Former Lady Diana butler Paul Burrell sneaked Panorama’s Martin Bashir into Kensington Palace

Princess Diana’s butler has recalled the tense lead up to her Panorama interview and revealed he played a role in bringing broadcaster Martin Bashir into her residence. 

The former servant to the royal household, 62, recounted how Diana had asked him to pick up ‘someone,’ on the upcoming Channel 5 documentary Diana: An Interview that Shocked the World, airing Sunday at 9pm.

He said he collected Martin Bashir, then a little known journalist at Panorama, and hid him under a blanket in his car to bring him to Kensington Palace so he could meet Diana. 

The explosive 20 November 1995 Panorama interview saw the Princess of Wales, who was still married to the Prince Charles, now 71, open up about his affair with Camilla Parker-Bowles and struggling with bulimia, among other subjects. 

Paul Burrell, who used to be Lady Diana’s butler, revealed how he hid BBC’s Martin Bashit (right) under a blanket in his car and brought him to Kensington Palace in the lead up to her explosive Panorama interview 

Burrell said he had no idea at the time Diana’s friendship with Bashir would lead to a major interview. 

The first time he brought Bashir to Kensington Palace was upon a request from Diana herself in October 1995,  about a month before the fateful interview that would rock the nation. 

‘I remember the princess telling me: “I’d like you to go and pick up somebody at White City, it’s a secret, we don’t want anybody to know about it”,’ he said on the programme. 

‘I do remember going in my car to pick up Martin Bashir,’ he went on, ‘and he laid on the backseat of the car and I covered him with a blanket.

Burrell said he thought Diana (pictured with him in Bosnia in 1997) would benefit from a friendship with Bashir, and said he never thought it would lead to a major interview

Burrell said he thought Diana (pictured with him in Bosnia in 1997) would benefit from a friendship with Bashir, and said he never thought it would lead to a major interview  

‘No one knew that Martin Bashir was visiting Diana Princess of Wales and it was to be kept that way.

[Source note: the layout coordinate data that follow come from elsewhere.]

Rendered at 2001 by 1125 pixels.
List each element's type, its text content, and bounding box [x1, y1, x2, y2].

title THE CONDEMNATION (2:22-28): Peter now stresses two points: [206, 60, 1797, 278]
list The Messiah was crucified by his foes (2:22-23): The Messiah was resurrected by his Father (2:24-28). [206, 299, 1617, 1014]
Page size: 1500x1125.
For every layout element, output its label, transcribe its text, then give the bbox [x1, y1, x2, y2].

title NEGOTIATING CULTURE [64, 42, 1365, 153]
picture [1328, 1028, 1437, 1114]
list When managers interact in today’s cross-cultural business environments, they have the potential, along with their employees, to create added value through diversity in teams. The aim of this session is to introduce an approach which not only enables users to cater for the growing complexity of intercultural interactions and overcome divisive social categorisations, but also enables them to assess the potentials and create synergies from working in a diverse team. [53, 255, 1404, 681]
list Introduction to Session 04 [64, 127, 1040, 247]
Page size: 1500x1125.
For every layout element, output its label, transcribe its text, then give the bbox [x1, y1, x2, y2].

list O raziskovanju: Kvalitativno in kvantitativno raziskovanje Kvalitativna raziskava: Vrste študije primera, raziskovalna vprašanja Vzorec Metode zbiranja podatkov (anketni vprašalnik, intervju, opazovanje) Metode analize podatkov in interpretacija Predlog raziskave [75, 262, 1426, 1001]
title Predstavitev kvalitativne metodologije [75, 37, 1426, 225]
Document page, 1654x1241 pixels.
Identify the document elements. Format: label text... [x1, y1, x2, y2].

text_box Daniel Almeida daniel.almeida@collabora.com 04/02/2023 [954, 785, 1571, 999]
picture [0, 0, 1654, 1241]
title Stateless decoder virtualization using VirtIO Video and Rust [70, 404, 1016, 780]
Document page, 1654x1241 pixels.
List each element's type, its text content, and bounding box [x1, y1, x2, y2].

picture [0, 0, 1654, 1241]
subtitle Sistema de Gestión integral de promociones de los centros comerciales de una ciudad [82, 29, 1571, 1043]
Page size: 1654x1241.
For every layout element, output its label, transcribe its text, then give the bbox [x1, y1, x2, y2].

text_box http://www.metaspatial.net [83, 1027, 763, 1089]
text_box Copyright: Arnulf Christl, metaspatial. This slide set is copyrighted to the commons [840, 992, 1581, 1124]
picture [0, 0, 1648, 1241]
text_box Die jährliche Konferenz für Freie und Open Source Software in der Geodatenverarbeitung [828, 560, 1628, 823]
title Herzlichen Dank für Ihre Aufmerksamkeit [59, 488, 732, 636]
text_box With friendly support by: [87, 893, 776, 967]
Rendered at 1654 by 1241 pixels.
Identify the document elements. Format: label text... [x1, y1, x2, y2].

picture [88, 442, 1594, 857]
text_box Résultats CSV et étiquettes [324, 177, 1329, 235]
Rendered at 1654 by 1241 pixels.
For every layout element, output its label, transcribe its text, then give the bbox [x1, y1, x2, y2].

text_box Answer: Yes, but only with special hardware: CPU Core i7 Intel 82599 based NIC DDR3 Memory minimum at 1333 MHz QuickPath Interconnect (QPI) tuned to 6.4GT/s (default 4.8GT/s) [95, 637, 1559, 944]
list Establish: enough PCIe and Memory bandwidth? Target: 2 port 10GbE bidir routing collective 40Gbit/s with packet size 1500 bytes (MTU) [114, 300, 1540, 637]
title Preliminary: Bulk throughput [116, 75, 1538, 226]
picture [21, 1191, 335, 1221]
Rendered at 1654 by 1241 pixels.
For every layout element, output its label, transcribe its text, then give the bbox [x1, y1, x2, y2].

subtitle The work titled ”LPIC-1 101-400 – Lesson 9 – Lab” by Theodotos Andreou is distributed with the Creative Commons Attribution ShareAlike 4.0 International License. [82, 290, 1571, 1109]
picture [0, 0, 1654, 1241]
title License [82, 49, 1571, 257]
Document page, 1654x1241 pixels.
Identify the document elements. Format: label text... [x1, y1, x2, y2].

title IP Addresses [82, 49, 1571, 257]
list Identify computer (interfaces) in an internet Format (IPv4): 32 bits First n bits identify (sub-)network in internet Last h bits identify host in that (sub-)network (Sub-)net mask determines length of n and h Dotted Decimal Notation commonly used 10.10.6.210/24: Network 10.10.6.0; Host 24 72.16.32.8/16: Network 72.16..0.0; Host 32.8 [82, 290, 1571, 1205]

Burrell then went on to describe the excitement both Diana and Bashir felt about their new friendship. 

‘He was like a small child, jumping down the stairs of Kensignton Palace,’ he said. ‘For him it was so exciting.’

The princess’s butler also said he felt Diana would benefit from her connection with Bashir.  

‘I thought the princess, at that time, had very few friends and she’d now got herself an insider at the BBC, someone who would get her media advice

‘I didn’t think that friendship would turn into a major interview,’ he added. 

Just weeks after Diana's interview with Bashir, the royal couple started divorce proceedings. Pictured: Princess Diana attending a Vanity Fair party at the Serpentine Gallery in London in 1994

Just weeks after Diana’s interview with Bashir, the royal couple started divorce proceedings. Pictured: Princess Diana attending a Vanity Fair party at the Serpentine Gallery in London in 1994 

Diana believed she should give the interview after Prince Charles’s interview with Jonathan Dimbleby the year before, in which he admitted adultery.

23 million viewers tuned in to watch the princess discuss her husband’s affair and hinting that Camilla Parker-Bowles was at the source of the issues she had encountered in her marriage.  

Just weeks after Diana’s interview with Bashir, the royal couple started divorce proceedings.

It catapulted Bashir to stardom and he won awards for the spellbinding Panorama special.

But the top brass at the BBC were concerned about how he had gained such access and opened an internal investigation.

In Richard Lindley’s book on the history of Panorama, Hall and Anne Sloman, a senior BBC staffer, summoned Bashir to Broadcasting House.

Sloman is quoted as saying: ‘It was a silly thing to do. It didn’t get him the interview; why he did it, God only knows.’

Bashir engineered the scoop of the century by showing fake bank statements to Diana’s brother Charles Spencer, according to The Sunday Times.

In 1996, the BBC carried out an internal review of Bashir’s behaviour which judged that the fake bank statements – forged by a BBC graphics designer – had not helped to gain the interview.

But the fake dossiers showed that a former employee of Spencer’s had been selling information about the family.

Bashir claimed that they had been given to him by a source in the intelligence community, The Times reported.

Bashir first contacted the earl, who was protective of his sister, three months before the interview, a source close to the Spencer family told the paper.

The source said Bashir told Spencer that he was looking into media ethics.

Spencer went on to arrange a meeting between himself, his sister and Bashir at a friend’s apartment in London in September 1995.

Spencer, who kept notes of the discussion, warned his sister against dealings with Bashir over the sensational allegations he was making, the source told The Times.